Mr. Haraszti said: “A new cycle of intimidation has started again, immediately after the release of the hundreds of people who fell victim to the massive violent crackdown in February and March, when protests erupted against a controversial law taxing the unemployed.
“Accompanying the spring onslaught, as in similar events in the last two decades, were unsubstantiated charges of armed conspiracy made against a dozen political opponents,” the expert said.
“Now, after once again cashing in on the relief of Belarus’s international partners regarding an alleged easing of the situation of opponents, the authorities have started a new cycle of oppression.
“The arrest of some of Belarus’s most famous opposition leaders is intended to demonstrate the government’s full control of the public space, and their disregard for human rights guaranteeing freedoms to assembly, association, and free speech.”
The expert recalled that Statkevich had been released after a long incarceration in 2015, but not fully reinstated in his rights. Mr Niakliayeu, also detained several times in the past, has a chronic health condition that, his doctors say, could dramatically deteriorate if he is incarcerated again. On the eve of the March protests, he was detained and held incommunicado for days without any explanation.
“The new detentions of these political leaders are only the most infamous cases among the many. They illustrate the reality of a stubbornly maintained, systemic oppression of civic rights and a cyclical detention of political prisoners,” the expert said.
“Once again, I urge the authorities in Belarus to end the 25-year long permission-based regime of public life, and the criminalization of expressions of dissent. I call on the international community to be outspoken on both the recurring flare-ups of oppression and the underlying legal deprivation of human rights in the country.”
*This statement has been endorsed by the UN Special Rapporteur on the promotion and protection of the right to freedom of opinion and expression, Mr. David Kaye, and the chairperson of the UN Working Group on Arbitrary Detention, Mr. José Guevara.
Mr. Miklós Haraszti (Hungary) was designated as Special Rapporteur on the situation of human rights in Belarus by the UN Human Rights Council in 2012. In the 70s, Mr. Haraszti was a founder of Hungary’s human rights and free press movement, and in the 1990s he was a Member of the Hungarian Parliament. From 2004 to 2010, he served as the OSCE Representative on Freedom of the Media. Since 2010, he has been a Professor at several universities teaching media democratization.

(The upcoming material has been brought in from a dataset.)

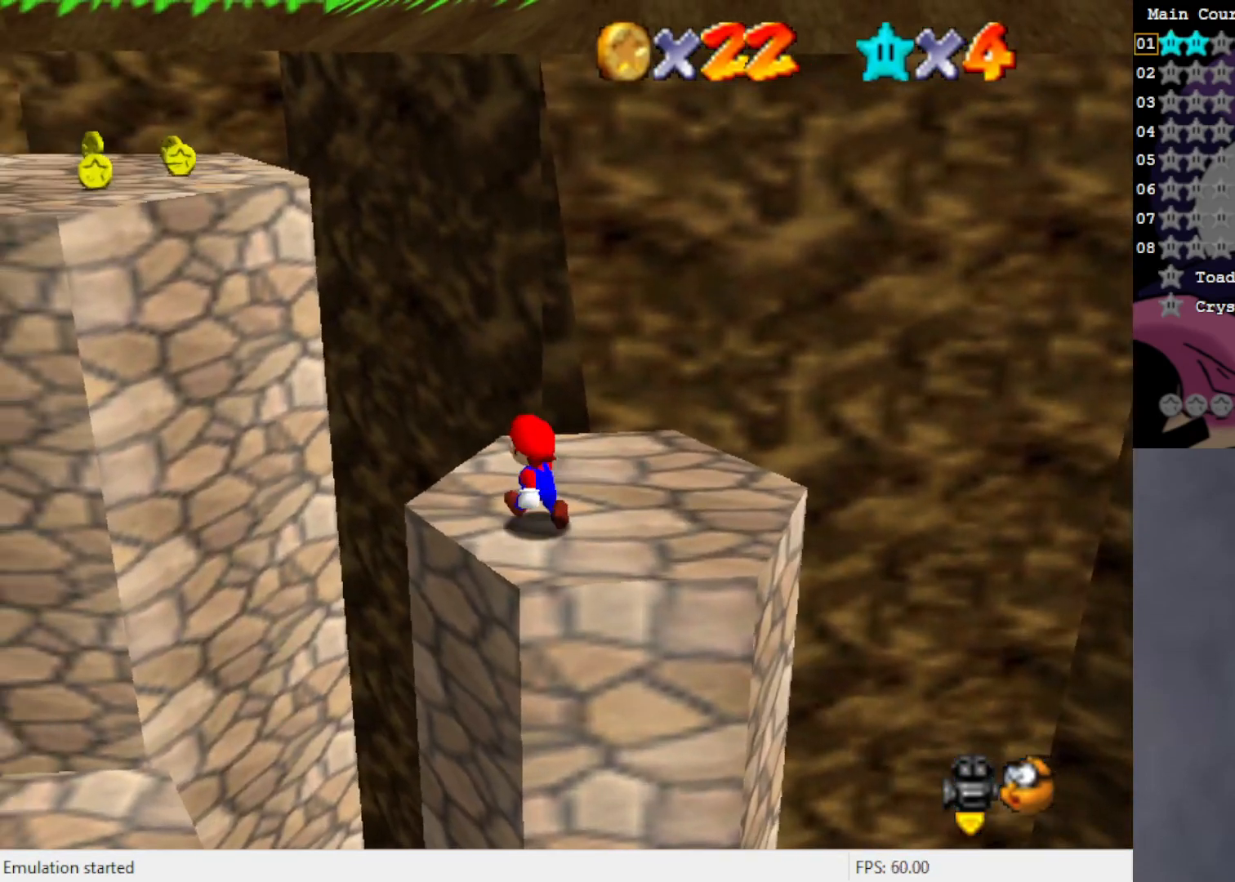
{"buttons": [], "left_stick": "up-left", "events": [[33, "left_stick", "center"], [50, "A", "down"], [117, "A", "up"], [317, "left_stick", "up-left"]]}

The Independent Experts are part of what is known as the Special Procedures of the Human Rights Council. Special Procedures, the largest body of independent experts in the UN Human Rights system, is the general name of the Council’s independent fact-finding and monitoring mechanisms that address either specific country situations or thematic issues in all parts of the world. Special Procedures’ experts work on a voluntary basis; they are not UN staff and do not receive a salary for their work. They are independent from any government or organization and serve in their individual capacity.